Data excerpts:
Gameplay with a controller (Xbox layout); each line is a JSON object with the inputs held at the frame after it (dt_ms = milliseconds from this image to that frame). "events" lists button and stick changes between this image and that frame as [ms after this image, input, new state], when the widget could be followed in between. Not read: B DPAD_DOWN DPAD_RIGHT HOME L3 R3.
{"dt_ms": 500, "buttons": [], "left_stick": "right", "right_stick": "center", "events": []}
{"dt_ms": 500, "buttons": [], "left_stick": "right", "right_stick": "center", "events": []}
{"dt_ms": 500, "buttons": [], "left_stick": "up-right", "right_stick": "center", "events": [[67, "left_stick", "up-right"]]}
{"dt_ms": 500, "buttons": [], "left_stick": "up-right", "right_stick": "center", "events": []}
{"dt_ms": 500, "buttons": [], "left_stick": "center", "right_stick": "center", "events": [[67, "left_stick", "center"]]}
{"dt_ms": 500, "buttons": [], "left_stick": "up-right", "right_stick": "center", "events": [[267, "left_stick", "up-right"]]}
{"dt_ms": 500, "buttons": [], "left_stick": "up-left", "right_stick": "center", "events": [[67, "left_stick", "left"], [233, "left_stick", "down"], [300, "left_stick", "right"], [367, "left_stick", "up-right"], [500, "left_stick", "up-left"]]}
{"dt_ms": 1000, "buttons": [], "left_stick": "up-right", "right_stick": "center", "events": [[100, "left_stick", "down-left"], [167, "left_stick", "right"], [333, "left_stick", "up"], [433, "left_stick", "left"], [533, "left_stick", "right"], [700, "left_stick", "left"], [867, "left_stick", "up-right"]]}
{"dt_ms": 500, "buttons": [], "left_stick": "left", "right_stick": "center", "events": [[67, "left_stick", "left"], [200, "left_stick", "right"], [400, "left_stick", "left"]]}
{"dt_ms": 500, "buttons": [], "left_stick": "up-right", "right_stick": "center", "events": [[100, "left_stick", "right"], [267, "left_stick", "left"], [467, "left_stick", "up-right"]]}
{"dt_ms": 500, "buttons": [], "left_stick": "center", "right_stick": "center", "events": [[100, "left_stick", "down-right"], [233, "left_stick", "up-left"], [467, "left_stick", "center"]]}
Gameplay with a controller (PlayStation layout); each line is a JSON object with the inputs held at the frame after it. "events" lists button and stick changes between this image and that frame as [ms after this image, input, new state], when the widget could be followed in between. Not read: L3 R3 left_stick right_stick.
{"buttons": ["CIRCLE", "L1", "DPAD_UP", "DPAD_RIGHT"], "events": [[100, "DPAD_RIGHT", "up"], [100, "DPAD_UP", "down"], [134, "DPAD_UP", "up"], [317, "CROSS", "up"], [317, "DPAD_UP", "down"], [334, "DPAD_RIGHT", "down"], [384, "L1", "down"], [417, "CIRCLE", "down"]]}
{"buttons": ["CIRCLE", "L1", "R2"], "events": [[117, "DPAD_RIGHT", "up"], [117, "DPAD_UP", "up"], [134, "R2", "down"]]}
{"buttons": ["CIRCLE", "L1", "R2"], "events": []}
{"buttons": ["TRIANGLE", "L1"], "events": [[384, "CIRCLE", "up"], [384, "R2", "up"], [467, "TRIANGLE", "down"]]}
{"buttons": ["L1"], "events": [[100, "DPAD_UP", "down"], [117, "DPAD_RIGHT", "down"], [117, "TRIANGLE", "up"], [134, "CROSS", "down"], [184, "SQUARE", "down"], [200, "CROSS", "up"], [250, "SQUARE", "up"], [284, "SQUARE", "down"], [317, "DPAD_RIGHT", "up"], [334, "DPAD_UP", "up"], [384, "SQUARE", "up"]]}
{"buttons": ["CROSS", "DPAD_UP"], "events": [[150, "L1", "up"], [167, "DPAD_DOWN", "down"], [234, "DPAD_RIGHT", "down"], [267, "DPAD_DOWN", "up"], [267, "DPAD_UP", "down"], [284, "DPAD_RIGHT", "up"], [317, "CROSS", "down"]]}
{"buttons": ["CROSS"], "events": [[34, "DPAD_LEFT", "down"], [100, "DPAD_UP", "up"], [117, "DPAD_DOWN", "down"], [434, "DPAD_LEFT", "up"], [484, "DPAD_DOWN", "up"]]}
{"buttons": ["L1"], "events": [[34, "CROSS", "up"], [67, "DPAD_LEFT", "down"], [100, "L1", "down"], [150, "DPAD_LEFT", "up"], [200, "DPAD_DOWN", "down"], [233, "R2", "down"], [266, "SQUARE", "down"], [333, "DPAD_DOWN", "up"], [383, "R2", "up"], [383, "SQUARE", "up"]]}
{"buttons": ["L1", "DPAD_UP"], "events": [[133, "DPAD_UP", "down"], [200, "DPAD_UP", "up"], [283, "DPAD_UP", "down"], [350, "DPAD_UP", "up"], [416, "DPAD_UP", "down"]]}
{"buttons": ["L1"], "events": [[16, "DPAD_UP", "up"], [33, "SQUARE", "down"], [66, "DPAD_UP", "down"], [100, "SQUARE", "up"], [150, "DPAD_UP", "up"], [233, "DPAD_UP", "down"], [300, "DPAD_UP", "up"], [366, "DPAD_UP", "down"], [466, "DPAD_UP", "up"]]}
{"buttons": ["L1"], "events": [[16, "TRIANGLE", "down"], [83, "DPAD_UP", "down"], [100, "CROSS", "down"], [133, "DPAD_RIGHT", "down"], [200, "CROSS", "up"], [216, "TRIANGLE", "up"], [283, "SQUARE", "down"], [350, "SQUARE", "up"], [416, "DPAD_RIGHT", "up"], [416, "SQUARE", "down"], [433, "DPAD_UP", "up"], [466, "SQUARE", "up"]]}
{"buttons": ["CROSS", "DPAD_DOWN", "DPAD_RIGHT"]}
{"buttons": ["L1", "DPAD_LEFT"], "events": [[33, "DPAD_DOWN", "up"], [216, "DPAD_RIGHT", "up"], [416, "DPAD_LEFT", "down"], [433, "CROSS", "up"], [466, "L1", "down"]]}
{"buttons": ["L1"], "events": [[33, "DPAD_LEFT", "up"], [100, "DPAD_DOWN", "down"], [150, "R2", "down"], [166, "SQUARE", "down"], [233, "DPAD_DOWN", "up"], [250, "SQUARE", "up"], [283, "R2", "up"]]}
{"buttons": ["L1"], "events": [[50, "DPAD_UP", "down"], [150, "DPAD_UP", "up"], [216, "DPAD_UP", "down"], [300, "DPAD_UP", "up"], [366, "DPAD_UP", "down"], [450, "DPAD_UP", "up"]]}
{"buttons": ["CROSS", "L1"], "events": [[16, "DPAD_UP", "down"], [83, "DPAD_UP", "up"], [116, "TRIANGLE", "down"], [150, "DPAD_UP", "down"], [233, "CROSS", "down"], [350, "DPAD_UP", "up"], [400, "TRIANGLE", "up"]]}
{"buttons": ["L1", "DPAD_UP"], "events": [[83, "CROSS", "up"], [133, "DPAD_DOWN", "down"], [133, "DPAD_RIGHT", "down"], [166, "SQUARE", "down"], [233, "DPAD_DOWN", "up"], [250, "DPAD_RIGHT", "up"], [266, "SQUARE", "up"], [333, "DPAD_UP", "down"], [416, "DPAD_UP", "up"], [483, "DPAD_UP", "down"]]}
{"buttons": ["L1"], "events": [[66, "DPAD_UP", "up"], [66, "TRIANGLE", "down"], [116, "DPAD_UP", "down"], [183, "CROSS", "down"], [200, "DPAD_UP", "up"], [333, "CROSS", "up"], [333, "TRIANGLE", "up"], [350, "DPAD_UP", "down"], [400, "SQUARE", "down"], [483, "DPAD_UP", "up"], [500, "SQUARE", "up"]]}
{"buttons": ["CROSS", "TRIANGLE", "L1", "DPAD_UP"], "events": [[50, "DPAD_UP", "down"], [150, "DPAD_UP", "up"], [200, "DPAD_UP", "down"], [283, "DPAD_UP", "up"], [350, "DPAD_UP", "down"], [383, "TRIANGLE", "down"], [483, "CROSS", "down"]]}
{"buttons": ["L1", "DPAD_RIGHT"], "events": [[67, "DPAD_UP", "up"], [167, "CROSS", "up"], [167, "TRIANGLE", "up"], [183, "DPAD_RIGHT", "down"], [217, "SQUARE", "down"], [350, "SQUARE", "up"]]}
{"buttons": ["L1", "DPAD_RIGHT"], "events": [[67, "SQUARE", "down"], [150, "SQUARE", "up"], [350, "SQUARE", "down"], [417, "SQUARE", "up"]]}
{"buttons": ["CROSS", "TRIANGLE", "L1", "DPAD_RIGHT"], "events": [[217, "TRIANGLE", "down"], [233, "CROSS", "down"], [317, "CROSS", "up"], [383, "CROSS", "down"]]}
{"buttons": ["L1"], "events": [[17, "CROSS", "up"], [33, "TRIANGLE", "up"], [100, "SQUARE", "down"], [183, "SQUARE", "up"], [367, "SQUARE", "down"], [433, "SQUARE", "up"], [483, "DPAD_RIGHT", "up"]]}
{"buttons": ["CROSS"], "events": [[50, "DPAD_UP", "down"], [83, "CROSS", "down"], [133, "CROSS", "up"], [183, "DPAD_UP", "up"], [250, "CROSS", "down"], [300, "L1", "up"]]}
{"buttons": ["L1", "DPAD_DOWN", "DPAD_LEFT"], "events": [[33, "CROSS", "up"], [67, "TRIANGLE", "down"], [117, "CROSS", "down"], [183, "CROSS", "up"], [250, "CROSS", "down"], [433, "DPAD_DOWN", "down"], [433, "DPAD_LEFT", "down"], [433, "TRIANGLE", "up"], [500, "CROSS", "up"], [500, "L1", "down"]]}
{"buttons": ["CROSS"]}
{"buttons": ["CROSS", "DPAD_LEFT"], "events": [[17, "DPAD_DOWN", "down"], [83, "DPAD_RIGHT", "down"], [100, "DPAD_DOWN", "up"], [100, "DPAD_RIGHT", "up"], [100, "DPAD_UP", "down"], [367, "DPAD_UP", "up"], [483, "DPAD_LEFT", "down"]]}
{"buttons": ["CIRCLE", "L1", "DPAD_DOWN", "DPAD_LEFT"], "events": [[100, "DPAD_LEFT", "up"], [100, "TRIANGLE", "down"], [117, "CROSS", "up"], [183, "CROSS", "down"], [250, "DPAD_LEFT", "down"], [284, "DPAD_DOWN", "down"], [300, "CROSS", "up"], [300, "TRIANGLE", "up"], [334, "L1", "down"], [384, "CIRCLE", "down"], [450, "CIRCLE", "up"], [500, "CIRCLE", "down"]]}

=== What you have to do ===
What number of lines in the records hold "controller"? Reply with that number alone.

=== Answer box ===
2